(TASK INPUTS Opens)
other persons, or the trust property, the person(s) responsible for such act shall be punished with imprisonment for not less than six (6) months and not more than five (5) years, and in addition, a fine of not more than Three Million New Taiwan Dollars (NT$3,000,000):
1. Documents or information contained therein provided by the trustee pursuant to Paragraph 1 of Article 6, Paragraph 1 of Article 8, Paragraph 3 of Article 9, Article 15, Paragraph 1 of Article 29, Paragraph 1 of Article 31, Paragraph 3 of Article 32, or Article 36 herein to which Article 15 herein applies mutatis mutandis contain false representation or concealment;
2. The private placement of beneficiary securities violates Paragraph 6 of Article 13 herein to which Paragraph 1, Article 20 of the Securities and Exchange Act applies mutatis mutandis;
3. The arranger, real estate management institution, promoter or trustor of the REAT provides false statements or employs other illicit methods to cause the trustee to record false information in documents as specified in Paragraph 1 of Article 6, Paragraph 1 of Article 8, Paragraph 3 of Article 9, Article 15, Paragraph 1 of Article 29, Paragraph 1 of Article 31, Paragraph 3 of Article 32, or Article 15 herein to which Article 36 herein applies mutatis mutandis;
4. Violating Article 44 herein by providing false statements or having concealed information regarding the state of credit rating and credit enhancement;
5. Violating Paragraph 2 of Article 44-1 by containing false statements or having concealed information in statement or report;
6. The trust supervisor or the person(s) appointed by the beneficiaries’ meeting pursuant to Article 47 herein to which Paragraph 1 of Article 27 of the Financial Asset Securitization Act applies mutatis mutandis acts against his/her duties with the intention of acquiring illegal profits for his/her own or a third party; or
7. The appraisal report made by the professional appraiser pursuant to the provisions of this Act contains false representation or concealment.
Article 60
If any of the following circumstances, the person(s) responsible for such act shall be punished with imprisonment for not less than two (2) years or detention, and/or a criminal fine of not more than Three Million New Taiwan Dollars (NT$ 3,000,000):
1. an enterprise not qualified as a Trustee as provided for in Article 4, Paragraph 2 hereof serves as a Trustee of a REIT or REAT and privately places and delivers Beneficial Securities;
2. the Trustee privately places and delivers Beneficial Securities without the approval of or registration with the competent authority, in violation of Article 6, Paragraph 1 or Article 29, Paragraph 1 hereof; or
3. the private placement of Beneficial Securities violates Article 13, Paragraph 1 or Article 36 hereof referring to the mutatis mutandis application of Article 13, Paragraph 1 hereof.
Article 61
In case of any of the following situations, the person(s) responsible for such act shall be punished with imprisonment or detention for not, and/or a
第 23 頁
(TASK INPUTS Closes)
(TASK INPUTS Opens)
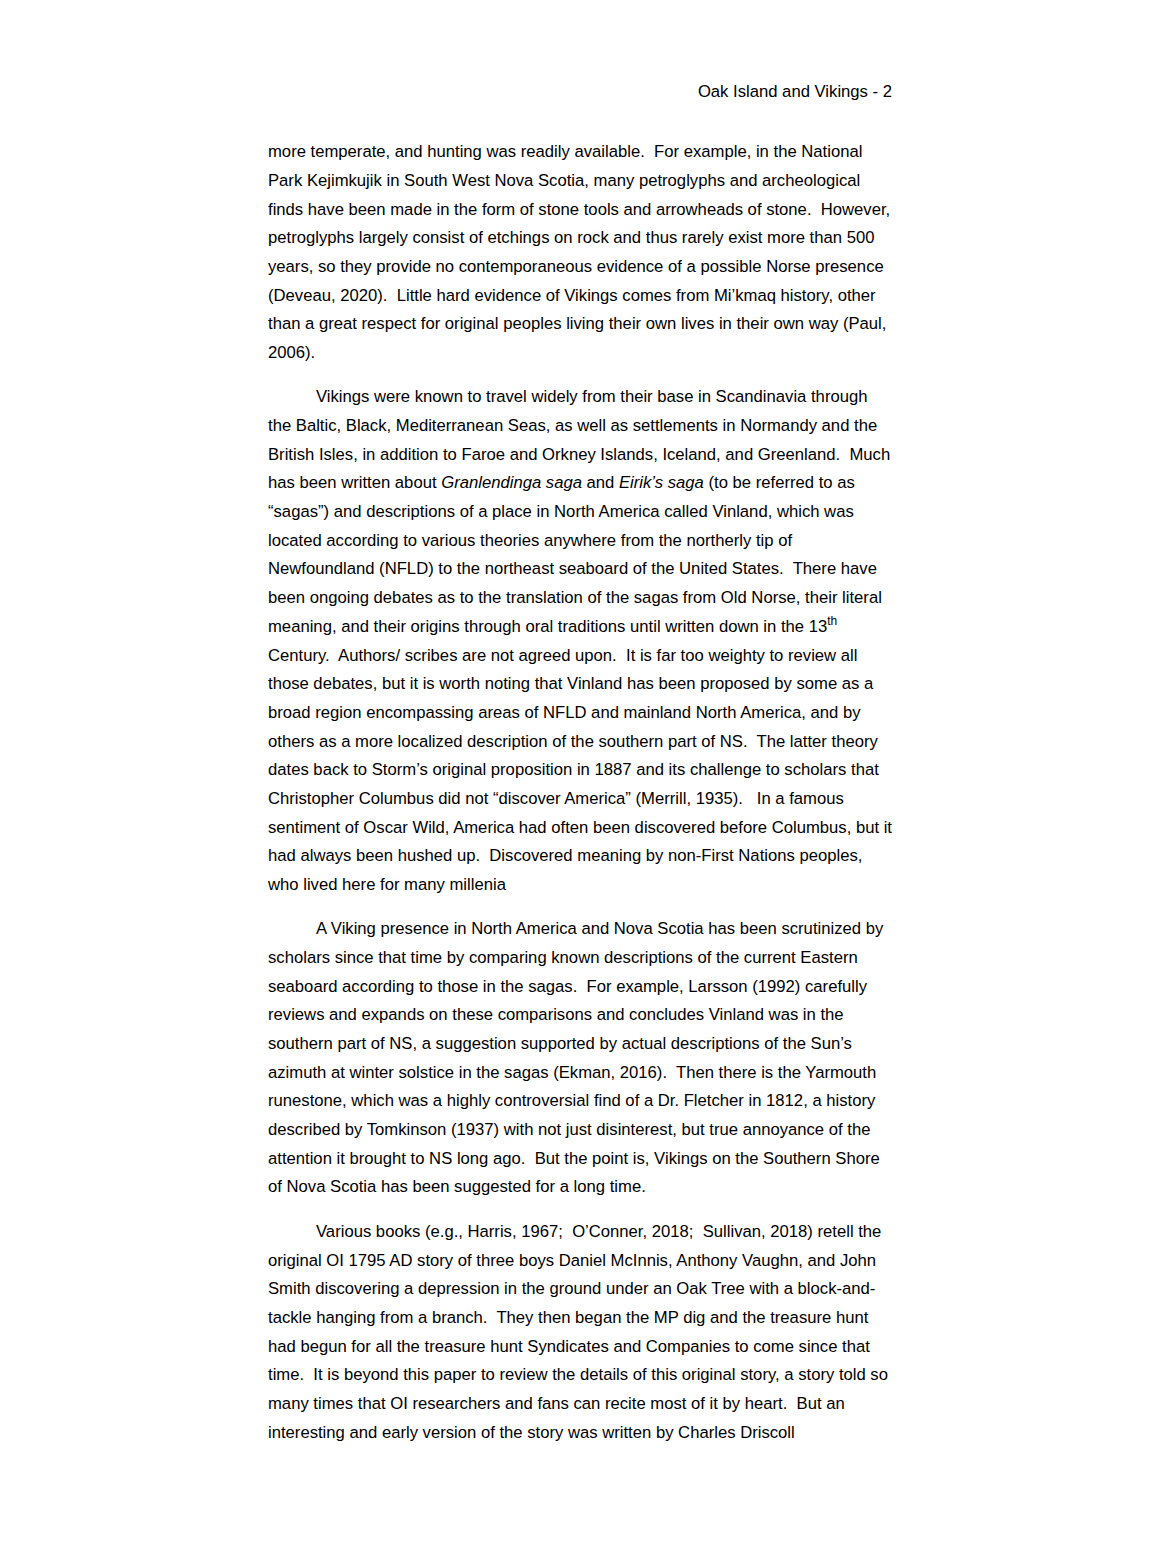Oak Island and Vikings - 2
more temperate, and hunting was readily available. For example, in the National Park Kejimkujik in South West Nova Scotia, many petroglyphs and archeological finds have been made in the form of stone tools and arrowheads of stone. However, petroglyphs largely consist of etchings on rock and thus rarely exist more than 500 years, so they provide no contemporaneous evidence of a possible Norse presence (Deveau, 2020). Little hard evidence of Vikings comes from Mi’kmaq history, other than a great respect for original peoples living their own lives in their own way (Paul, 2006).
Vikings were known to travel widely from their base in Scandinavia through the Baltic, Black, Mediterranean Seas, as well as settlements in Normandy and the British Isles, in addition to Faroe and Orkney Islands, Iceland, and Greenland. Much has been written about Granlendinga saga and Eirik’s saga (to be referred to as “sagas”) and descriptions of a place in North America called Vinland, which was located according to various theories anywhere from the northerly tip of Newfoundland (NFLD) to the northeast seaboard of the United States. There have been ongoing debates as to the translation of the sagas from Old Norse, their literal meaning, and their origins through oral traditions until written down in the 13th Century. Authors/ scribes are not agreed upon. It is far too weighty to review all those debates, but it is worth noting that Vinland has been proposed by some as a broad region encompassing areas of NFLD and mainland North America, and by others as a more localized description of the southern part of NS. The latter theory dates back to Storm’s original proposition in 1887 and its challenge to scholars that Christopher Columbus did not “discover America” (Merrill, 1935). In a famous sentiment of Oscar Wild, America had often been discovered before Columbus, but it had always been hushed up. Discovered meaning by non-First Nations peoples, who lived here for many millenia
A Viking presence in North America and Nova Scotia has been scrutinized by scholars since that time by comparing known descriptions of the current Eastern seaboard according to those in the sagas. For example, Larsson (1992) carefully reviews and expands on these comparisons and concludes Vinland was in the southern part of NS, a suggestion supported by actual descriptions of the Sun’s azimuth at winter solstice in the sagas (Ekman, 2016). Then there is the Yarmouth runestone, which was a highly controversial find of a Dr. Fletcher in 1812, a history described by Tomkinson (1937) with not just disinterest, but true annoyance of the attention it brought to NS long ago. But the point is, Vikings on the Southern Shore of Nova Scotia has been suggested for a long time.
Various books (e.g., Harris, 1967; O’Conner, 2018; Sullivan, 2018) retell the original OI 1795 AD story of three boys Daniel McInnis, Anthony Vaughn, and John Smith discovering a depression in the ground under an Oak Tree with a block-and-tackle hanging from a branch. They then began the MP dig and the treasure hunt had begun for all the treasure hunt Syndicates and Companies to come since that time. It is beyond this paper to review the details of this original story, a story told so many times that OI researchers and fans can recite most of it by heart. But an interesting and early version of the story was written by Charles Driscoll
(TASK INPUTS Closes)
WHAT TO DO
Please, from the entries above, set down exactly the lines from the one containing "other persons, or" through the one containing "6. The trust", and only those.

WRITTEN ANSWER
other persons, or the trust property, the person(s) responsible for such act shall be punished with imprisonment for not less than six (6) months and not more than five (5) years, and in addition, a fine of not more than Three Million New Taiwan Dollars (NT$3,000,000):
1. Documents or information contained therein provided by the trustee pursuant to Paragraph 1 of Article 6, Paragraph 1 of Article 8, Paragraph 3 of Article 9, Article 15, Paragraph 1 of Article 29, Paragraph 1 of Article 31, Paragraph 3 of Article 32, or Article 36 herein to which Article 15 herein applies mutatis mutandis contain false representation or concealment;
2. The private placement of beneficiary securities violates Paragraph 6 of Article 13 herein to which Paragraph 1, Article 20 of the Securities and Exchange Act applies mutatis mutandis;
3. The arranger, real estate management institution, promoter or trustor of the REAT provides false statements or employs other illicit methods to cause the trustee to record false information in documents as specified in Paragraph 1 of Article 6, Paragraph 1 of Article 8, Paragraph 3 of Article 9, Article 15, Paragraph 1 of Article 29, Paragraph 1 of Article 31, Paragraph 3 of Article 32, or Article 15 herein to which Article 36 herein applies mutatis mutandis;
4. Violating Article 44 herein by providing false statements or having concealed information regarding the state of credit rating and credit enhancement;
5. Violating Paragraph 2 of Article 44-1 by containing false statements or having concealed information in statement or report;
6. The trust supervisor or the person(s) appointed by the beneficiaries’ meeting pursuant to Article 47 herein to which Paragraph 1 of Article 27 of the Financial Asset Securitization Act applies mutatis mutandis acts against his/her duties with the intention of acquiring illegal profits for his/her own or a third party; or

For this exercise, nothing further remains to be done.